AI accelerates productivity, but shifts more value creation to capital than any previous technology. In the short term, as many new jobs will be created as old ones disappear; in the medium term, there is a threat of a skills and distribution crisis; in the long term, traditional gainful employment could become optional for broad sections of the population. The decisive factor is how we view the returns from algorithms as a common good: token taxes, robotics dividends, and a radical redistribution of computing resources are not science fiction, but necessary responses to Amodei's scenario.
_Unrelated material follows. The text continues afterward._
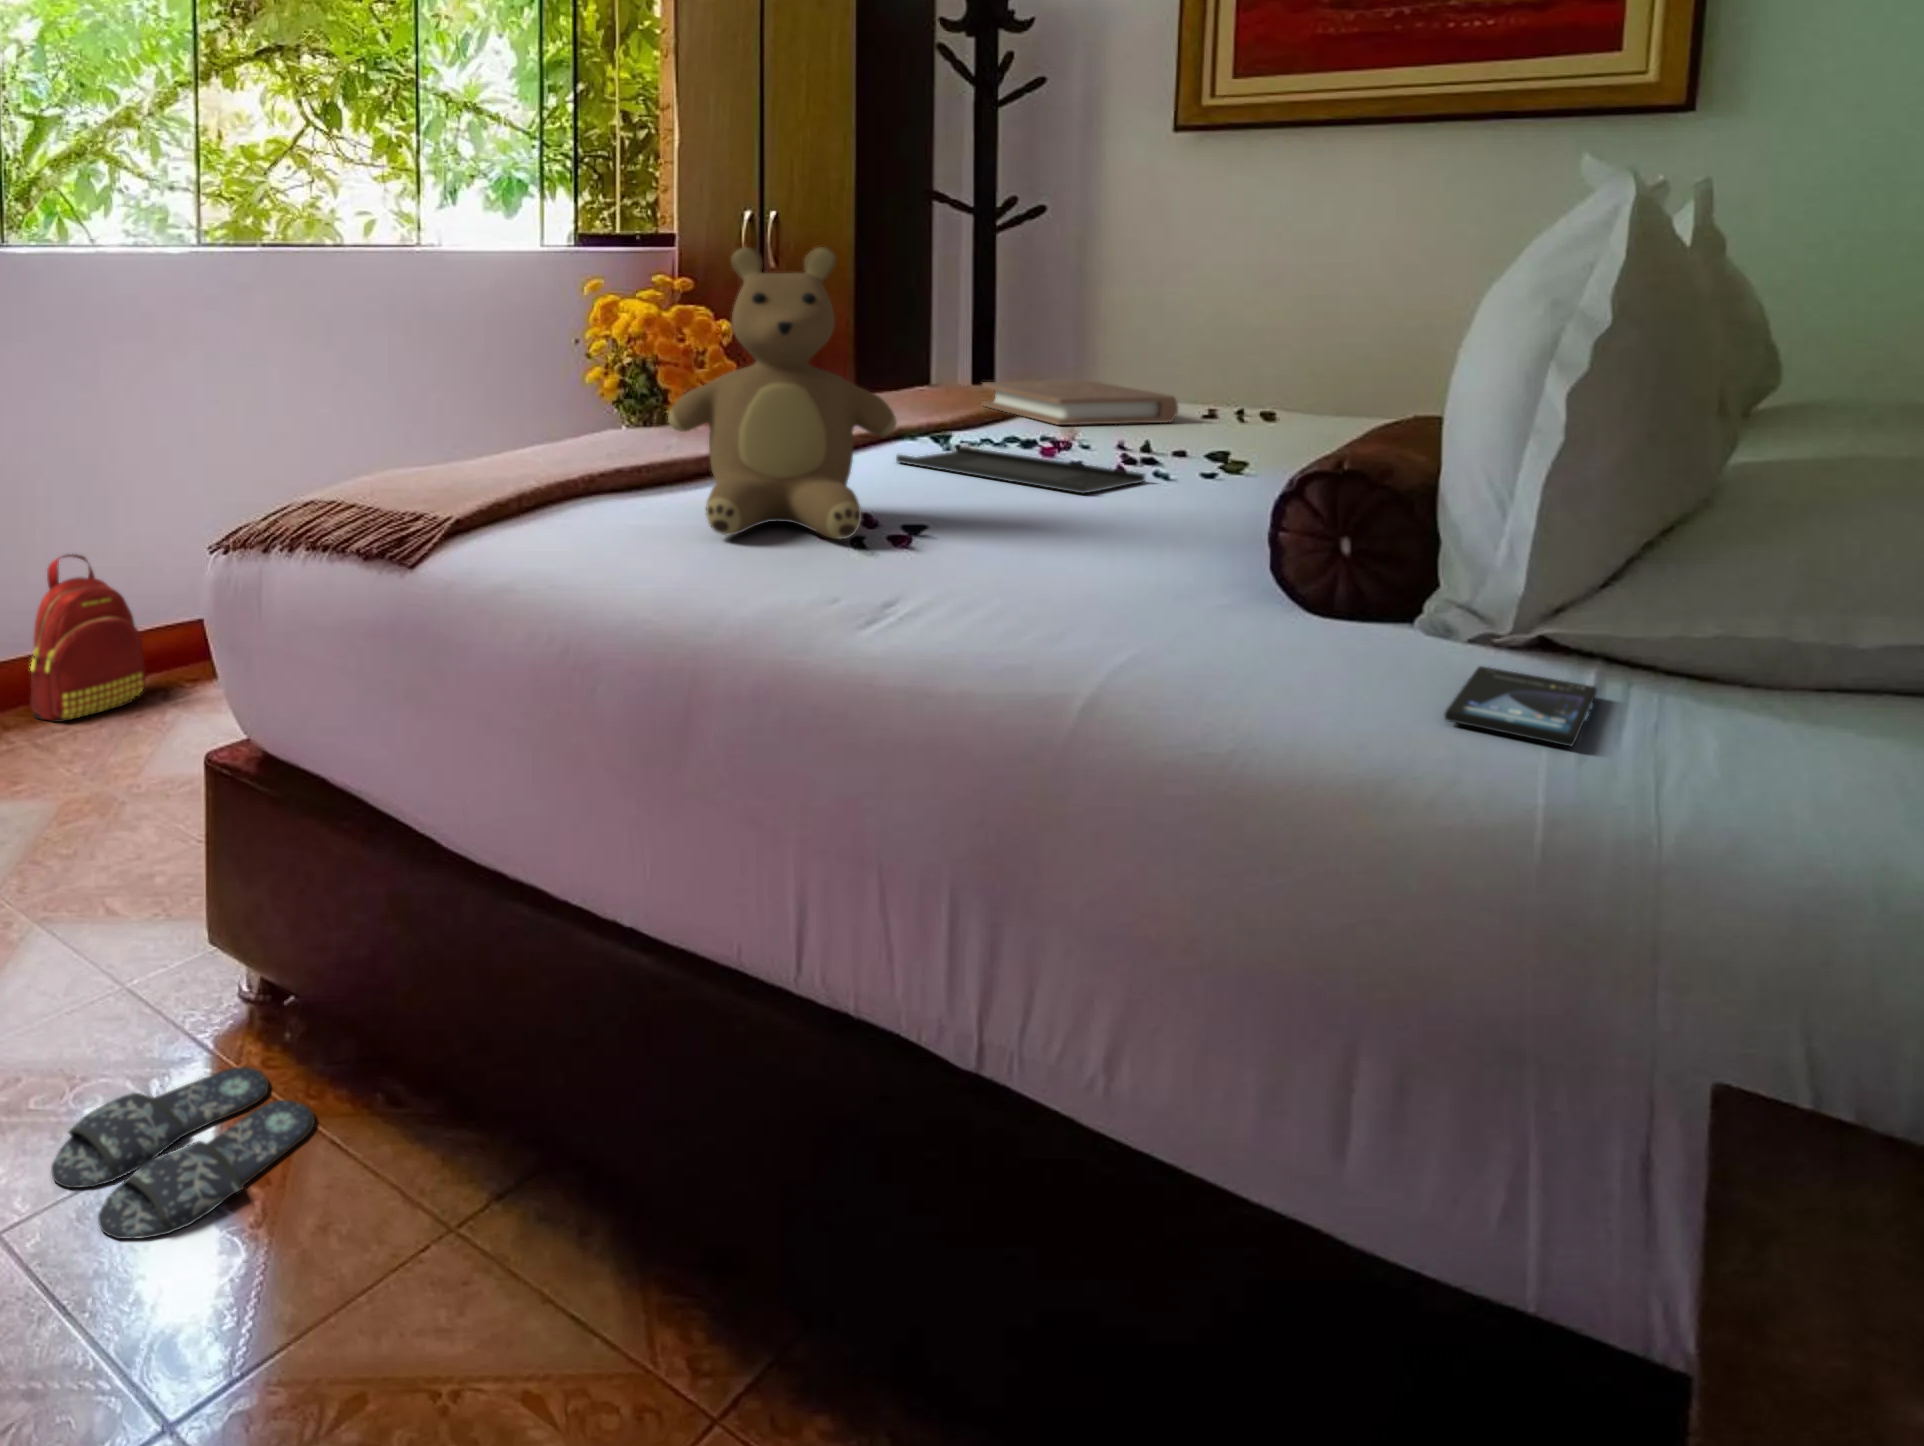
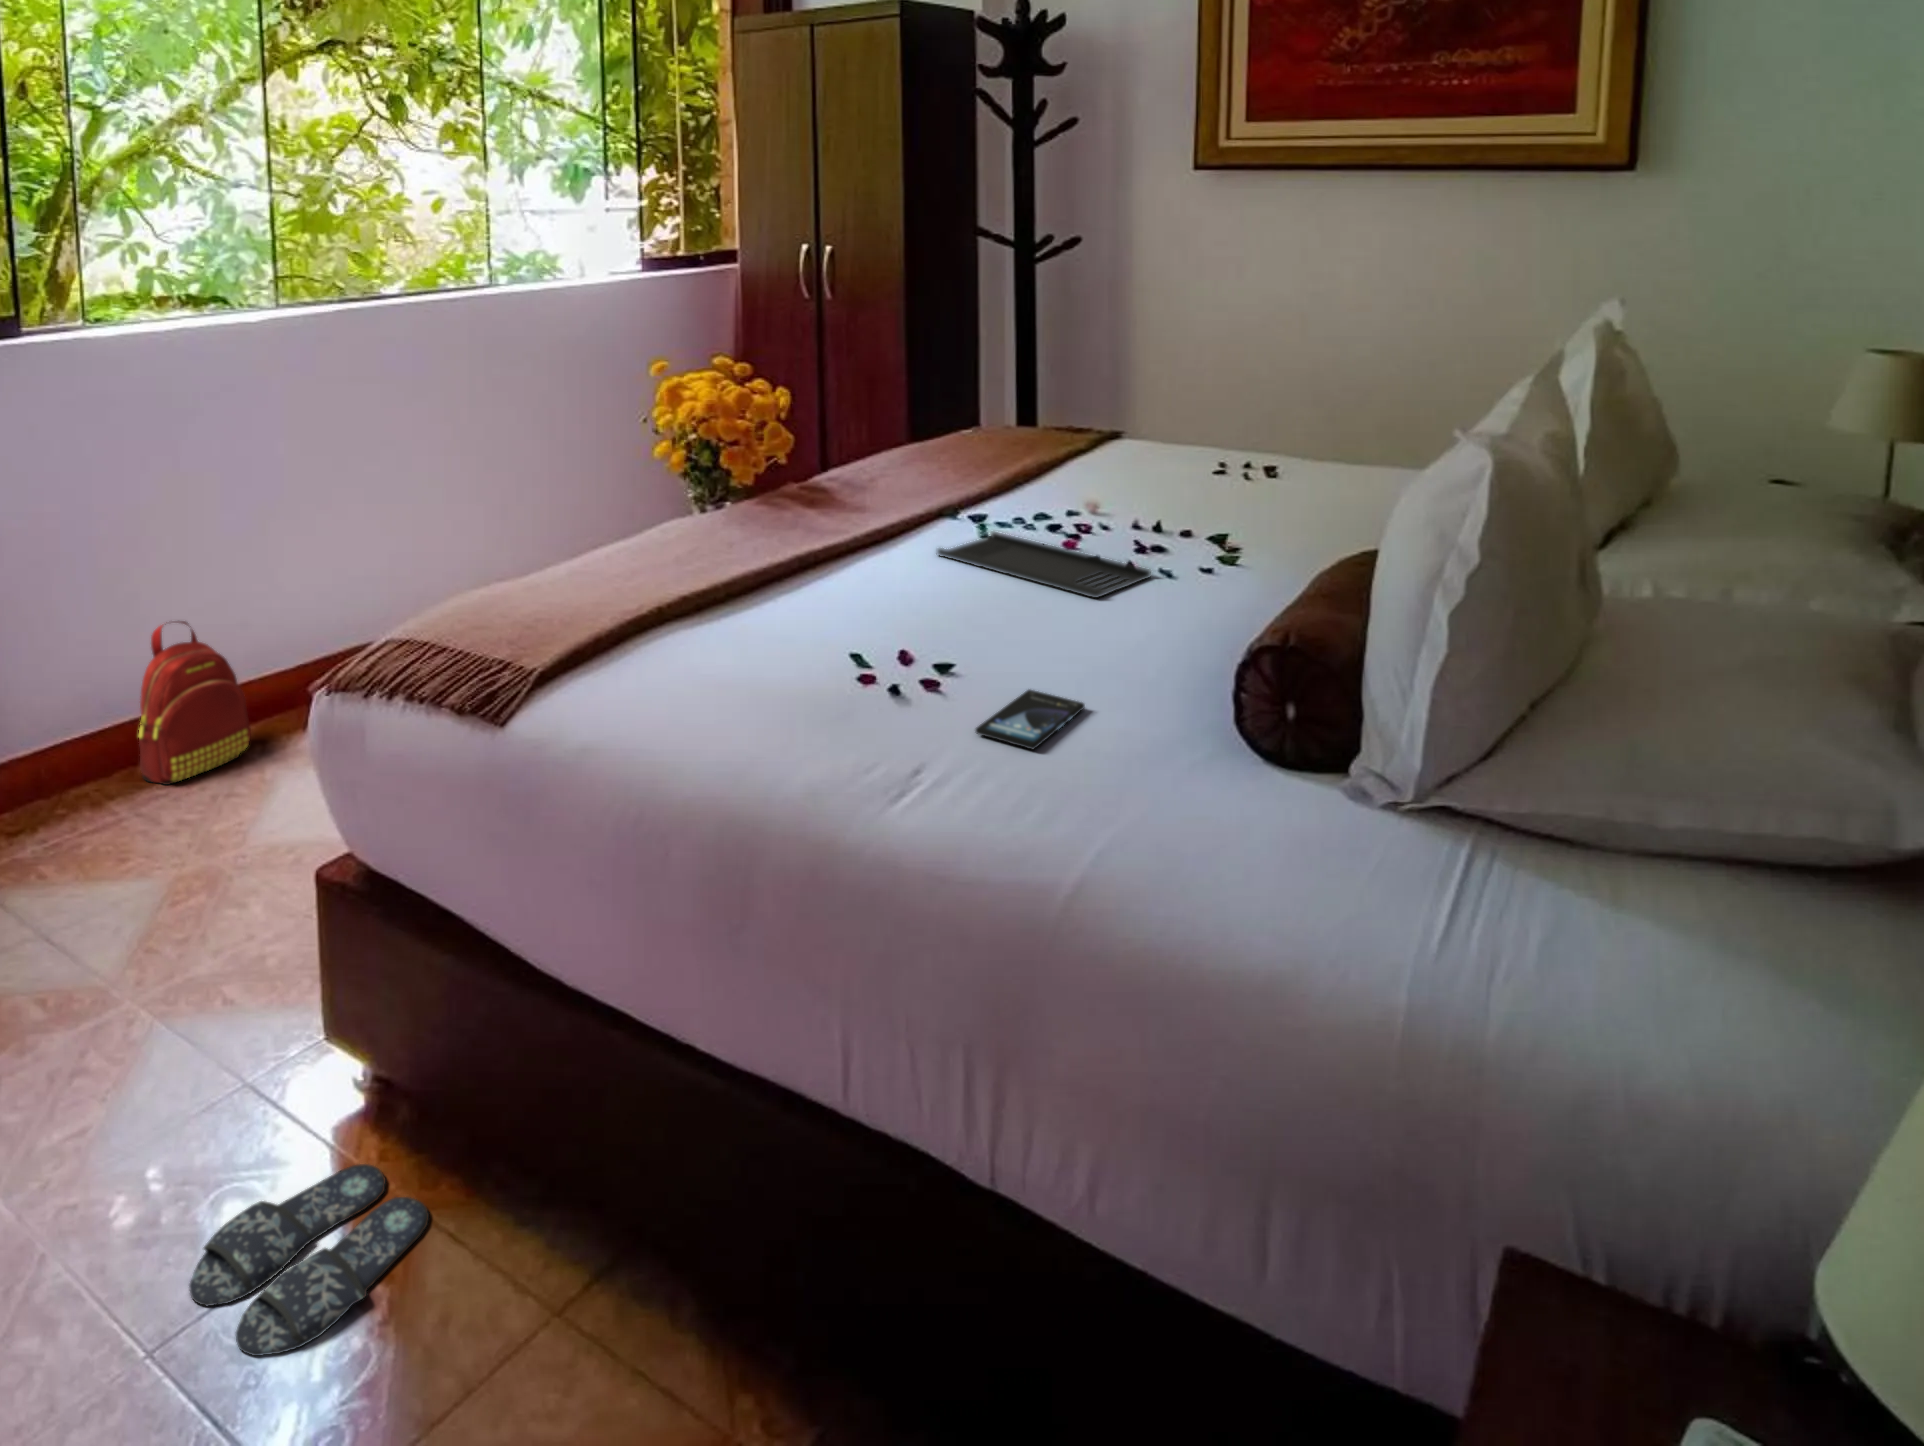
teddy bear: present [668,247,897,539] -> none [728,409,929,682]
book: present [982,380,1178,425] -> none [1019,432,1189,490]
smartphone: present [1444,666,1597,746] -> present [976,690,1085,749]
However, these questions must be asked by society as a whole and discussed with politicians. The development is currently progressing exponentially. That is why this discussion must not be postponed – it must be tackled broadly now before it is too late. No one could probably be any clearer.

The time to act is now.

Main Article Sources:

Chubby’s Opinion Corner

A few final thoughts. Many people misunderstand AI as a chatbot. However, AI is used in numerous areas. In protein folding, as in AlphaFold, in weather forecasting in Microsoft's new Aurora, and especially in robotics. AI is more than just a nice chat buddy. It is a tool that permeates all areas and can even work independently as an agent.

Ignoring this and misinterpreting AI as nothing more than a chat window results in ignorance. We must oppose this if we do not want to be overwhelmed by the coming wave, as Microsoft AI chief Mustafa Suleyman so aptly put it last year in his book “The Coming Wave.”

All the signs are there; it couldn't be more obvious or direct. We must act. Now. To demand the promise of a good life for all.